Mais ne m’en croyez pas, et d’un esprit remis
Allez sur cet accord consulter vos amis.
Je veux que leur aveu réponde à votre attente ;
Mais qui m’assurera que ma fille y consente,
Que son esprit soumis cède sans résister ?
Scène VI
Moi-même, puisqu’enfin vous en pouvez douter.

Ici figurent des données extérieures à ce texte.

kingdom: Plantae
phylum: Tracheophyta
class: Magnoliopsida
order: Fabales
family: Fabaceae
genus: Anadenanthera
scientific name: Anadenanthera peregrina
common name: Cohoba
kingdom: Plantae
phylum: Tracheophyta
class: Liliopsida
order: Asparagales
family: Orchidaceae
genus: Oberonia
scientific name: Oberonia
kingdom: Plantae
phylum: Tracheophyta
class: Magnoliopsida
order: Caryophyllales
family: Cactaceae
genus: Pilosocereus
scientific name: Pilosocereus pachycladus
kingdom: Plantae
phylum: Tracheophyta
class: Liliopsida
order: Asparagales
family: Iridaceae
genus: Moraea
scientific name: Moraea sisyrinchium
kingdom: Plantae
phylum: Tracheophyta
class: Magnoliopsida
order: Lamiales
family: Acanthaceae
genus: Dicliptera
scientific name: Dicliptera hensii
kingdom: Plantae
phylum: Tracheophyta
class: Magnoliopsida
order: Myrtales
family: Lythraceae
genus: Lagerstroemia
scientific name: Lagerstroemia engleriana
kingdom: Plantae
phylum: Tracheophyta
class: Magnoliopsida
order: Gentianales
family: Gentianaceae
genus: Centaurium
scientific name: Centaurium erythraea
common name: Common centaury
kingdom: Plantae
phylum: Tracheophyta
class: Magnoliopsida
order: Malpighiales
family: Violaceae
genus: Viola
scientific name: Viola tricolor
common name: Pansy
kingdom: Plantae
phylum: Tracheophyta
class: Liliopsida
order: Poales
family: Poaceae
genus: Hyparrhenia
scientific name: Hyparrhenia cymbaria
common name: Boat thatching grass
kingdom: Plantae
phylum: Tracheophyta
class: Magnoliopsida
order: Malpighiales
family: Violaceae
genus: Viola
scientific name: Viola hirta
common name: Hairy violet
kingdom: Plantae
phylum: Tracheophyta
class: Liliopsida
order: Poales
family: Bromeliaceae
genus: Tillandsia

Si du Ciel en naissant je reçus quelque outrage,
Au dessus de mon sexe il m’enfla le courage,
Et ce doit être un charme à mes tristes ennuis
De vous venger du moins autant que je le puis.
Quoi, sans connoître à qui cet hymen te destine…
Ah ! Jugez mieux d’une âme où la vertu domine.
M’informez de son nom ce seroit balancer
Sur ce grand sacrifice où je dois me forcer,
Ce seroit à mon cœur par cette connoissance,
Mendier lâchement un peu de complaisance
Et souffrir qu’on doutât si m’aimant plus que vous
Je satisfois un père, ou choisis un époux ;
Non non, et quel qu’il soit, je n’en suis point en peine,
Je ne puis voir en lui que l’objet de ma haine,
Et de tous les tourments le plus affreux pour moi,
C’est sans doute celui de recevoir sa foi,
Mais vous devant le jour et le sang qui m’anime,
Je dois à votre honneur une grande victime,
Et crois ne pouvoir mieux en rétablir le cours
Qu’en lui sacrifiant le bonheur de mes jours.